### Instructions for the task
Return all lines of the data in which the string "OSHW" occurs.

### Task inputs
== Segment start ==

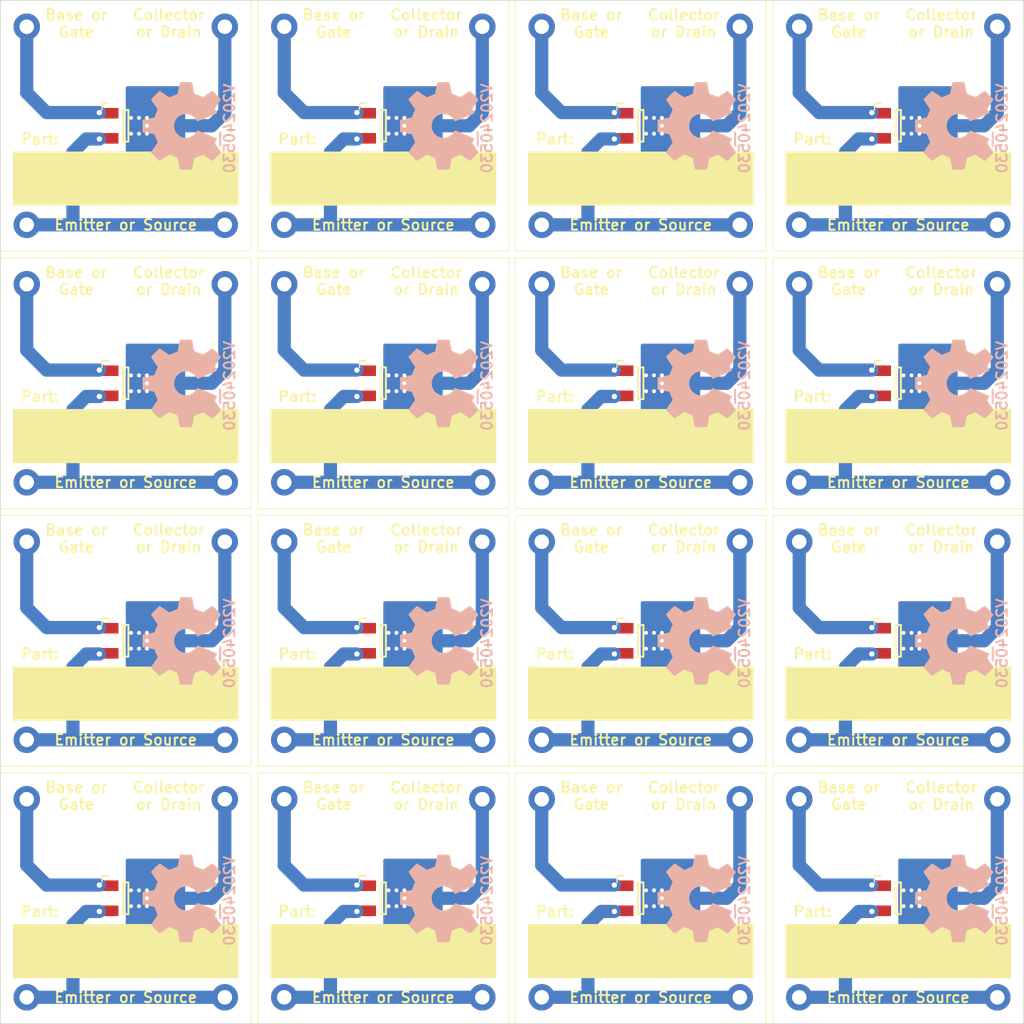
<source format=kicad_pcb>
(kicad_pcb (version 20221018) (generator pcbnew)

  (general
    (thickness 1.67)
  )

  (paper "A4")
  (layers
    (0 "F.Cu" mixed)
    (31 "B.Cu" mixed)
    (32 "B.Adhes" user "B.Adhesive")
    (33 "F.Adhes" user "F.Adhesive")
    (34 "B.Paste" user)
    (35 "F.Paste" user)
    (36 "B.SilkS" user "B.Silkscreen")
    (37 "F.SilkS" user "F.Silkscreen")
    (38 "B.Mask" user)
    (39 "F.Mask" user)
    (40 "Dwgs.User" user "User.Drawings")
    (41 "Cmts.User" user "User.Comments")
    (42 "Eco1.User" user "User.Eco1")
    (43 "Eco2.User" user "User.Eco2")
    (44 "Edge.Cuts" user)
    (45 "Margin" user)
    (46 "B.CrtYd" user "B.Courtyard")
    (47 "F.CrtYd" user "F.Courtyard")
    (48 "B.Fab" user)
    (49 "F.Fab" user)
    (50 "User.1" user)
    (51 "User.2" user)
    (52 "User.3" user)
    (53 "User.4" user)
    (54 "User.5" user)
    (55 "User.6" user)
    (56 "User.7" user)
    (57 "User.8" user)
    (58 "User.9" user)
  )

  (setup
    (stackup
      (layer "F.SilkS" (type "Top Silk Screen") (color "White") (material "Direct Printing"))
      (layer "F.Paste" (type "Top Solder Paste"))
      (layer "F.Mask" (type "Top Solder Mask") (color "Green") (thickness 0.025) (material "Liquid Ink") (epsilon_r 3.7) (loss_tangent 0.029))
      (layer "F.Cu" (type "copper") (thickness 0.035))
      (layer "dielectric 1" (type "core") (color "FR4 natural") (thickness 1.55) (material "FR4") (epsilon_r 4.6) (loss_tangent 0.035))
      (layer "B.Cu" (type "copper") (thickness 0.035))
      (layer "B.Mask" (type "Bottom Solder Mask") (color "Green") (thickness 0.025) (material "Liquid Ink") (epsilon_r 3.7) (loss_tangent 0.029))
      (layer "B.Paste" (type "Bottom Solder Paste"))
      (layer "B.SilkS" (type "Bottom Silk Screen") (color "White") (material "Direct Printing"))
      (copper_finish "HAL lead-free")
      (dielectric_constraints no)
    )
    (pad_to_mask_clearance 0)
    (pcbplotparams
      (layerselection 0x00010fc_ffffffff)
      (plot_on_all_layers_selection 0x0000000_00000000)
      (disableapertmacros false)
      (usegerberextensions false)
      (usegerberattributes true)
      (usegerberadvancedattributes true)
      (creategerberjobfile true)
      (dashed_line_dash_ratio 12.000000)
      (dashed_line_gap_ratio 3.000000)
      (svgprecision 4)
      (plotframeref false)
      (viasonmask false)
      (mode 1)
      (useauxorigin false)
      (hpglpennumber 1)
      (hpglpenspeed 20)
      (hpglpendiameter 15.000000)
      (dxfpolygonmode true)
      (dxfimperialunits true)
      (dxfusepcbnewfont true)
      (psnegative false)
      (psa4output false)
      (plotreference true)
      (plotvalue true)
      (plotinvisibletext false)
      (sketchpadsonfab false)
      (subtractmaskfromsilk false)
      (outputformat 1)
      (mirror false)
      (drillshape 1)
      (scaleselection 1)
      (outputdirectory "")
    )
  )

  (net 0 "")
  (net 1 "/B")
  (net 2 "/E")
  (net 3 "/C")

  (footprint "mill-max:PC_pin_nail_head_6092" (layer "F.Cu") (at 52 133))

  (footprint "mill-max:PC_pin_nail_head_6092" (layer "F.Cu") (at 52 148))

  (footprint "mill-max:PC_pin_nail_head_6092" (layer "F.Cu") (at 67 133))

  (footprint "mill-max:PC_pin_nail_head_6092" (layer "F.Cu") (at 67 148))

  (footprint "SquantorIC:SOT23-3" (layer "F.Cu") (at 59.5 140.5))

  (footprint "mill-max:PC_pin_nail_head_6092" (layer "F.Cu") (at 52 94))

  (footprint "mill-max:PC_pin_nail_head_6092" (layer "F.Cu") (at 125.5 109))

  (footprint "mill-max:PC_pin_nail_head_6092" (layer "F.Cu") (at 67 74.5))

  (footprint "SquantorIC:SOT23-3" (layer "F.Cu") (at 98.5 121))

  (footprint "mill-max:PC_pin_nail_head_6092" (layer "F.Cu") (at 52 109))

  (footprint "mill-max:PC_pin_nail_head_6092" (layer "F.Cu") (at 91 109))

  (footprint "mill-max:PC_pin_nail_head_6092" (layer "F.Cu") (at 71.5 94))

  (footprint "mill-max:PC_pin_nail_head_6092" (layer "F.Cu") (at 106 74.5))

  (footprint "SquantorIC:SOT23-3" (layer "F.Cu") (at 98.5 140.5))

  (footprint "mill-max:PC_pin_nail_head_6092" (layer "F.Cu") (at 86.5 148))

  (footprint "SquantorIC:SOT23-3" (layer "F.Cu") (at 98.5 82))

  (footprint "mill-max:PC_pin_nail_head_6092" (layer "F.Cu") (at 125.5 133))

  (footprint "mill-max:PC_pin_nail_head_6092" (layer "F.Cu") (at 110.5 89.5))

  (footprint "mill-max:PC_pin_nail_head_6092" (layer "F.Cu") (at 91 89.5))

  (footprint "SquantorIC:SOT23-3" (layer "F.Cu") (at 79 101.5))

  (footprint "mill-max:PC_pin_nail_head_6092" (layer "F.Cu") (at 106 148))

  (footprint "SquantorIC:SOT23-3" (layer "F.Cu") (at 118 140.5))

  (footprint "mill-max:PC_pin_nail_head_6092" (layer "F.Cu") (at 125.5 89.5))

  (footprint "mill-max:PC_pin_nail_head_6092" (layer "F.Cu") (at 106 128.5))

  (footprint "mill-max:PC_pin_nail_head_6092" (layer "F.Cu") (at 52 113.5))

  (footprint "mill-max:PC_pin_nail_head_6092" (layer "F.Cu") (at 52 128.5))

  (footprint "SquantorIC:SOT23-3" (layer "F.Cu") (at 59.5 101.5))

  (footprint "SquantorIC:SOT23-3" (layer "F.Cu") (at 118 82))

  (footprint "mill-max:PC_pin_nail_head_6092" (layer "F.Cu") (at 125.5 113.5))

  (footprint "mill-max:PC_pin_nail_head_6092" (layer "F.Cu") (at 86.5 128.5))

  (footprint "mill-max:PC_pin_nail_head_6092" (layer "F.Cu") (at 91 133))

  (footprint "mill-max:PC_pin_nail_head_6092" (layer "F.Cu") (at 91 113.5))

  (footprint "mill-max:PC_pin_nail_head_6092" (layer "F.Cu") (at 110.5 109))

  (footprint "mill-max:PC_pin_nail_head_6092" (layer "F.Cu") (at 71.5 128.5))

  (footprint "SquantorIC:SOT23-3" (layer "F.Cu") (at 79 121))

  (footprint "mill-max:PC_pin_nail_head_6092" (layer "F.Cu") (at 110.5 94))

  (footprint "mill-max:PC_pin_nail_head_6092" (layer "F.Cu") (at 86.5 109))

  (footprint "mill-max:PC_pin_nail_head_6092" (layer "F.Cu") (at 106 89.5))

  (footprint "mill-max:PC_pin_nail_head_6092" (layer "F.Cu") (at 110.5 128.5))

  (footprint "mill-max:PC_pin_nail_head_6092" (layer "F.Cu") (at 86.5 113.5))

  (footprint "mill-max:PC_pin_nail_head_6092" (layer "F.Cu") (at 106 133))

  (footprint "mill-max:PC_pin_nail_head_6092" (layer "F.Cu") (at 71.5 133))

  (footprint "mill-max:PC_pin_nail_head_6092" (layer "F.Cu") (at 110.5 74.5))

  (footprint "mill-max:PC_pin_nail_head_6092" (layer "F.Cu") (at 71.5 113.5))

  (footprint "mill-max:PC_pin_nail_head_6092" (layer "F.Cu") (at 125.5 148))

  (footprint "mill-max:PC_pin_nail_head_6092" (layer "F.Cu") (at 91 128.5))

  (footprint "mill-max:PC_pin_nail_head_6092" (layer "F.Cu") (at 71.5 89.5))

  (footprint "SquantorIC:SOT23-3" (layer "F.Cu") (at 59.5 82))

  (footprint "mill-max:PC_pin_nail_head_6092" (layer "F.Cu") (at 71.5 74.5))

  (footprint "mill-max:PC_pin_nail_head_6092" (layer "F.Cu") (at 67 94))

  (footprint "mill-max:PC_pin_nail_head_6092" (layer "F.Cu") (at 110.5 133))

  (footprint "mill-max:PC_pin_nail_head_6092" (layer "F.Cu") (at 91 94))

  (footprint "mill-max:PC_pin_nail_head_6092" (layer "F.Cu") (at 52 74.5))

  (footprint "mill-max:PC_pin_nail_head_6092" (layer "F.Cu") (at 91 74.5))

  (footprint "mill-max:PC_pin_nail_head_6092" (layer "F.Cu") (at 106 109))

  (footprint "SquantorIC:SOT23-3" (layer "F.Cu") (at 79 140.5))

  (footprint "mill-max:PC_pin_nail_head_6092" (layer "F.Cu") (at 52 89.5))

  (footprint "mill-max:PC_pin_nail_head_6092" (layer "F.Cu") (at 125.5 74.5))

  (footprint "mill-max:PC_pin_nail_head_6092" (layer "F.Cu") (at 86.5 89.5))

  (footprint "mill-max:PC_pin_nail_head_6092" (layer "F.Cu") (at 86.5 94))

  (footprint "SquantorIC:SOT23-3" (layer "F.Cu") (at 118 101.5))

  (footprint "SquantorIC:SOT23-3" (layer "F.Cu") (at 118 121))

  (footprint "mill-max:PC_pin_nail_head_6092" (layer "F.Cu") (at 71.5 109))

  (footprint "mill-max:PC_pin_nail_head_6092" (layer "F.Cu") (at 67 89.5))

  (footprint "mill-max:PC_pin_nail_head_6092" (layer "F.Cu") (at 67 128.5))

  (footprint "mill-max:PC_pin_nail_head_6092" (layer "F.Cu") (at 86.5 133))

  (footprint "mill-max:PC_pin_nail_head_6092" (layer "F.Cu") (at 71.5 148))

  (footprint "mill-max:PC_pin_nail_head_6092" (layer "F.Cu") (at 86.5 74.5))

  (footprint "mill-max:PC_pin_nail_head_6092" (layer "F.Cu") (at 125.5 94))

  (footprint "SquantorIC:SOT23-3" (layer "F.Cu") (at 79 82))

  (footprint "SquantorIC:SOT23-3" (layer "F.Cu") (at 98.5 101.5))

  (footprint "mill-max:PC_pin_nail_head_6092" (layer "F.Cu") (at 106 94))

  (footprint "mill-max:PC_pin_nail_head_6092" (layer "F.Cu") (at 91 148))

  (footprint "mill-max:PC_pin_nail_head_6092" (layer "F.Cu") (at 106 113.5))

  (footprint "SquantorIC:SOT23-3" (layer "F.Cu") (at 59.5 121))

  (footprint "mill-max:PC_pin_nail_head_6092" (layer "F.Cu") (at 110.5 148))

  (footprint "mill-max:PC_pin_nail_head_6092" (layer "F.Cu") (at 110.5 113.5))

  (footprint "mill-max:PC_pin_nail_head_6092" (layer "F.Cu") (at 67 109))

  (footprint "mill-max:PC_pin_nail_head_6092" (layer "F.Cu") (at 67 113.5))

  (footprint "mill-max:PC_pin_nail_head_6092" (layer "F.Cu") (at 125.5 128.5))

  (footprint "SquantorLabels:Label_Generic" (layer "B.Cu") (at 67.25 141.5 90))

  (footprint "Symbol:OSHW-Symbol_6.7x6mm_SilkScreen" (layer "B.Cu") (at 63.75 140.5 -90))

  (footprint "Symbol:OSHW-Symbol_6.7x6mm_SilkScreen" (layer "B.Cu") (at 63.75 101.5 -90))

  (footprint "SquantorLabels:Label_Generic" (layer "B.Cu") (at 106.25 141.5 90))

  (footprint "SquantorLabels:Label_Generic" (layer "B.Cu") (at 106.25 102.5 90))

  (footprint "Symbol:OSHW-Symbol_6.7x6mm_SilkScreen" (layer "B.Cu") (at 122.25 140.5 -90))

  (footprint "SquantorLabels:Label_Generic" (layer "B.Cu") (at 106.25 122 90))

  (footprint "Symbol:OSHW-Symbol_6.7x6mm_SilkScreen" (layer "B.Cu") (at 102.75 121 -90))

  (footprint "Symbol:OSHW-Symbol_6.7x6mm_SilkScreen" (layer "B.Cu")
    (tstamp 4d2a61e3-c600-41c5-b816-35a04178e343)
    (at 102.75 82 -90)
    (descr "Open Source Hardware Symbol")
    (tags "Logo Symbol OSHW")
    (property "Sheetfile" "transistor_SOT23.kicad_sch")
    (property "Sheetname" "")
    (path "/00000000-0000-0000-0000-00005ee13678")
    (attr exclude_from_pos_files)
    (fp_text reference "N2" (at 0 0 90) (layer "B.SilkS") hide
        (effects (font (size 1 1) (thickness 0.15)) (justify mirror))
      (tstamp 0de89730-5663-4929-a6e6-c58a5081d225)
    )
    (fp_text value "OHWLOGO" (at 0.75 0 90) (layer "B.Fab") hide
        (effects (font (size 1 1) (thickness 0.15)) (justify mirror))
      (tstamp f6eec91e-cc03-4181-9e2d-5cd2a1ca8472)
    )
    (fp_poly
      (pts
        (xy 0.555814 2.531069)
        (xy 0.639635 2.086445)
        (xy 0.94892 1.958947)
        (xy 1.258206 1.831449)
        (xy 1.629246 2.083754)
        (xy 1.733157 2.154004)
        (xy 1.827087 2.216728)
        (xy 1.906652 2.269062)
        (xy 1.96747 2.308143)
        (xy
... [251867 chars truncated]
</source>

== Segment end ==

### Exercise response
  (footprint "Symbol:OSHW-Symbol_6.7x6mm_SilkScreen" (layer "B.Cu") (at 63.75 140.5 -90))
  (footprint "Symbol:OSHW-Symbol_6.7x6mm_SilkScreen" (layer "B.Cu") (at 63.75 101.5 -90))
  (footprint "Symbol:OSHW-Symbol_6.7x6mm_SilkScreen" (layer "B.Cu") (at 122.25 140.5 -90))
  (footprint "Symbol:OSHW-Symbol_6.7x6mm_SilkScreen" (layer "B.Cu") (at 102.75 121 -90))
  (footprint "Symbol:OSHW-Symbol_6.7x6mm_SilkScreen" (layer "B.Cu")
    (tags "Logo Symbol OSHW")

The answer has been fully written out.